Reproduce everything from the line that contains "Vinícius Correa Damaso" down to the line that contains "Namještaj z" in the listing below, word for word and nothing more. Leave the pictures out.

- Opening Delimiter -

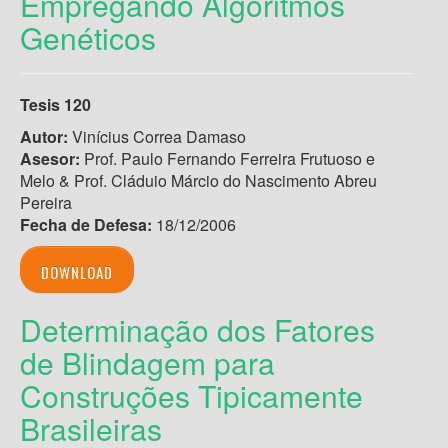
Empregando Algoritmos
Genéticos
Tesis 120
Autor:
Vinícius Correa Damaso
Asesor:
Prof. Paulo Fernando Ferreira Frutuoso e
Melo & Prof. Cláduio Márcio do Nascimento Abreu
Pereira
Fecha de Defesa:
18/12/2006
DOWNLOAD
Determinação dos Fatores
de Blindagem para
Construções Tipicamente
Brasileiras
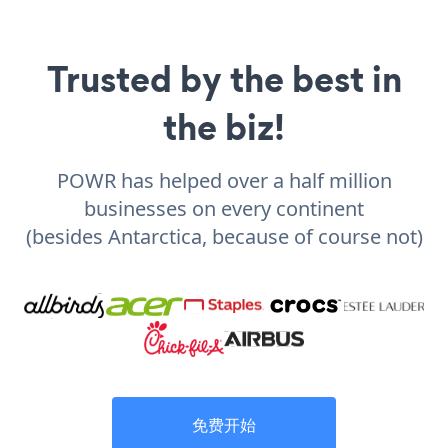
Trusted by the best in
the biz!
POWR has helped over a half million
businesses on every continent
(besides Antarctica, because of course not)
免费开始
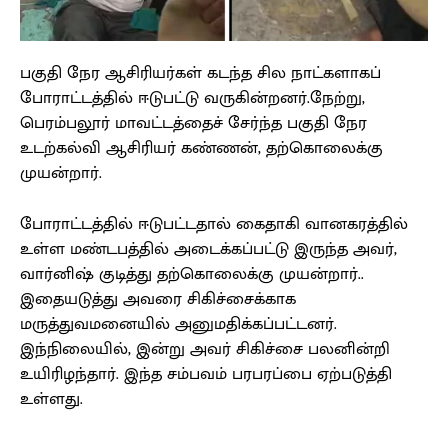
பகுதி நேர ஆசிரியர்கள் கடந்த சில நாட்களாகப்
போராட்டத்தில் ஈடுபட்டு வருகின்றனர்.நேற்று,
பெரம்பலூர் மாவட்டத்தைச் சேர்ந்த பகுதி நேர
உடற்கல்வி ஆசிரியர் கண்ணன், தற்கொலைக்கு
முயன்றார்.
போராட்டத்தில் ஈடுபட்டதால் கைதாகி வானகரத்தில்
உள்ள மண்டபத்தில் அடைக்கப்பட்டு இருந்த அவர்,
வார்னிஷ் குடித்து தற்கொலைக்கு முயன்றார்..
இதையடுத்து அவரை சிகிச்சைக்காக
மருத்துவமனையில் அனுமதிக்கப்பட்டனர்.
இந்நிலையில், இன்று அவர் சிகிச்சை பலனின்றி
உயிரிழந்தார். இந்த சம்பவம் பரபரப்பை ஏற்படுத்தி
உள்ளது.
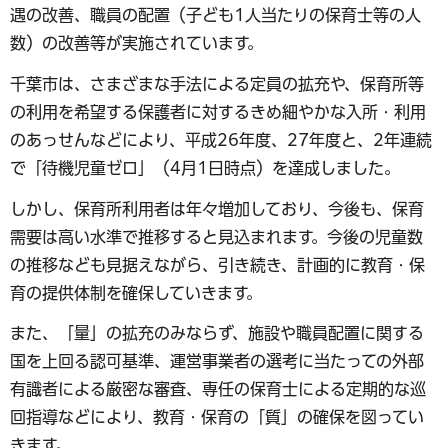
遇の改善、職員の配置（子ども1人当たりの保育士等の人
数）の改善等が実施されています。
千葉市は、さまざまな手法による定員の拡充や、保育所等
の利用を希望する保護者に対するきめ細やかな入所・利用
のあっせんなどにより、平成26年度、27年度と、2年連続
で「待機児童ゼロ」（4月1日時点）を達成しました。
しかし、保育所利用者は年々増加しており、今後も、保育
需要は高い水準で推移すると見込まれます。今後の児童数
の推移なども見据えながら、引き続き、計画的に教育・保
育の提供体制を確保していきます。
また、「量」の拡充のみならず、施設や職員配置に関する
国を上回る認可基準、運営事業者の選考に当たっての外部
有識者による厳密な審査、専任の保育士による定期的な巡
回指導などにより、教育・保育の「質」の確保を図ってい
きます。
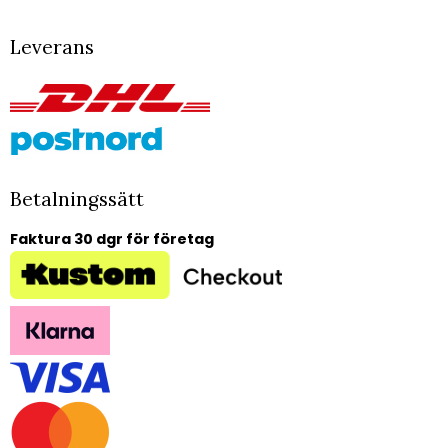
Leverans
Betalningssätt
Faktura 30 dgr för företag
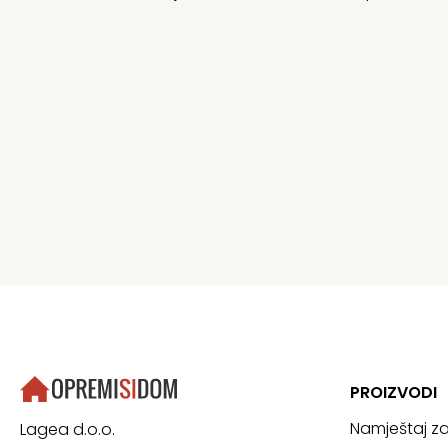
PROIZVODI
Namještaj z
Lagea d.o.o.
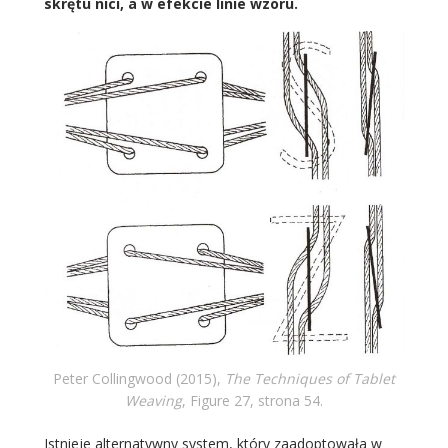
skrętu nici, a w efekcie linie wzoru.
Peter Collingwood (2015),
The Techniques of Tablet
Weaving
, Figure 27, strona 54.
Istnieje alternatywny system, który zaadoptowała w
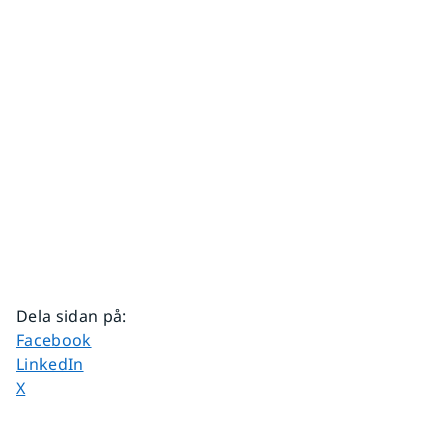
Dela sidan på
:
Dela sidan på
Facebook
Dela sidan på
LinkedIn
Dela sidan på
X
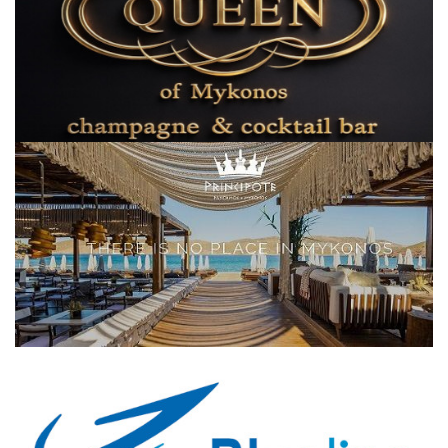
Elections 2023
Γλώσσα
Ελληνικά
English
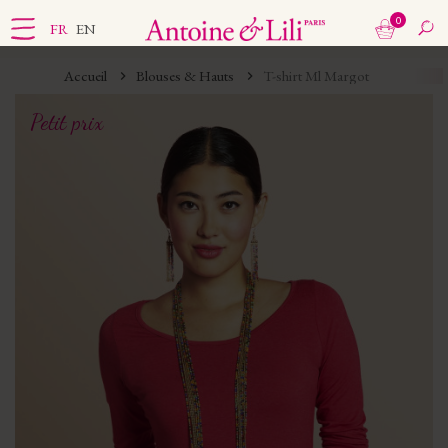
0
FR
EN
Accueil
Blouses & Hauts
T-shirt Ml Margot
Petit prix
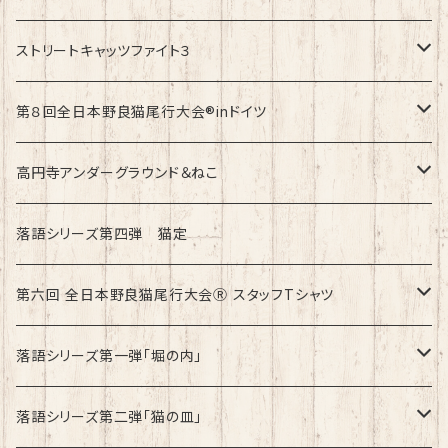
速乾ドライタイプ
ストリートキャッツファイト３
綿100%ノーマルタイプ
速乾ドライタイプ
第８回全日本野良猫尾行大会®︎inドイツ
綿100%ノーマルタイプ
第8回全日本野良猫尾行大会®︎inドイツ Light
高円寺アンダーグラウンド＆ねこ
第8回全日本野良猫尾行大会®︎inドイツ Dark
綿100%ノーマルタイプ
落語シリーズ第四弾 猫定
第六回 全日本野良猫尾行大会Ⓡ スタッフTシャツ
速乾ドライタイプ
落語シリーズ第一弾「堀の内」
綿100%ノーマルタイプ
速乾ドライタイプ
落語シリーズ第二弾「猫の皿」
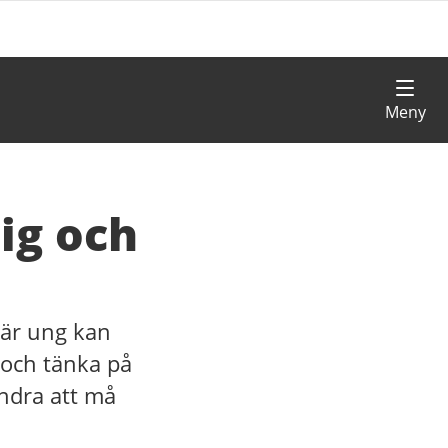
dig och
 är ung kan
n och tänka på
andra att må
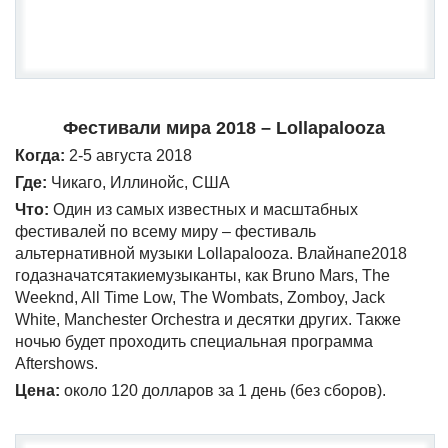
Фестивали мира 2018 – Lollapalooza
Когда:
2-5 августа 2018
Где:
Чикаго, Иллинойс, США
Что:
Один из самых известных и масштабных
фестивалей по всему миру – фестиваль
альтернативной музыки Lollapalooza. Влайнапе2018
годазначатсятакиемузыканты, как Bruno Mars, The
Weeknd, All Time Low, The Wombats, Zomboy, Jack
White, Manchester Orchestra и десятки других. Также
ночью будет проходить специальная программа
Aftershows.
Цена:
около 120 долларов за 1 день (без сборов).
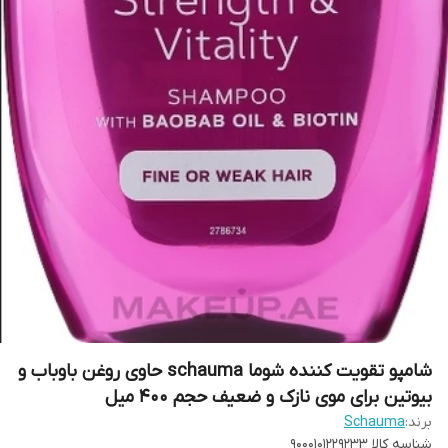
شامپو تقویت کننده شوما schauma حاوی روغن باوباب و
بیوتین برای موی نازک و ضعیف حجم 400 میل
برند:
Schauma
شناسه کالا
9000101229233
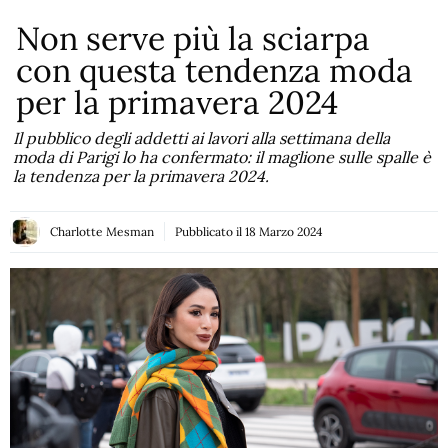
Non serve più la sciarpa
con questa tendenza moda
per la primavera 2024
Il pubblico degli addetti ai lavori alla settimana della
moda di Parigi lo ha confermato: il maglione sulle spalle è
la tendenza per la primavera 2024.
Charlotte Mesman
Pubblicato il
18 Marzo 2024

- Closing Delimiter -

WRITTEN RESPONSE
Vinícius Correa Damaso
Asesor:
Prof. Paulo Fernando Ferreira Frutuoso e
Melo & Prof. Cláduio Márcio do Nascimento Abreu
Pereira
Fecha de Defesa:
18/12/2006
DOWNLOAD
Determinação dos Fatores
de Blindagem para
Construções Tipicamente
Brasileiras
Trusted by the best in
the biz!
POWR has helped over a half million
businesses on every continent
(besides Antarctica, because of course not)
免费开始
பகுதி நேர ஆசிரியர்கள் கடந்த சில நாட்களாகப்
போராட்டத்தில் ஈடுபட்டு வருகின்றனர்.நேற்று,
பெரம்பலூர் மாவட்டத்தைச் சேர்ந்த பகுதி நேர
உடற்கல்வி ஆசிரியர் கண்ணன், தற்கொலைக்கு
முயன்றார்.
போராட்டத்தில் ஈடுபட்டதால் கைதாகி வானகரத்தில்
உள்ள மண்டபத்தில் அடைக்கப்பட்டு இருந்த அவர்,
வார்னிஷ் குடித்து தற்கொலைக்கு முயன்றார்..
இதையடுத்து அவரை சிகிச்சைக்காக
மருத்துவமனையில் அனுமதிக்கப்பட்டனர்.
இந்நிலையில், இன்று அவர் சிகிச்சை பலனின்றி
உயிரிழந்தார். இந்த சம்பவம் பரபரப்பை ஏற்படுத்தி
உள்ளது.
遇の改善、職員の配置（子ども1人当たりの保育士等の人
数）の改善等が実施されています。
千葉市は、さまざまな手法による定員の拡充や、保育所等
の利用を希望する保護者に対するきめ細やかな入所・利用
のあっせんなどにより、平成26年度、27年度と、2年連続
で「待機児童ゼロ」（4月1日時点）を達成しました。
しかし、保育所利用者は年々増加しており、今後も、保育
需要は高い水準で推移すると見込まれます。今後の児童数
の推移なども見据えながら、引き続き、計画的に教育・保
育の提供体制を確保していきます。
また、「量」の拡充のみならず、施設や職員配置に関する
国を上回る認可基準、運営事業者の選考に当たっての外部
有識者による厳密な審査、専任の保育士による定期的な巡
回指導などにより、教育・保育の「質」の確保を図ってい
きます。
Leverans
Betalningssätt
Faktura 30 dgr för företag
PROIZVODI
Namještaj z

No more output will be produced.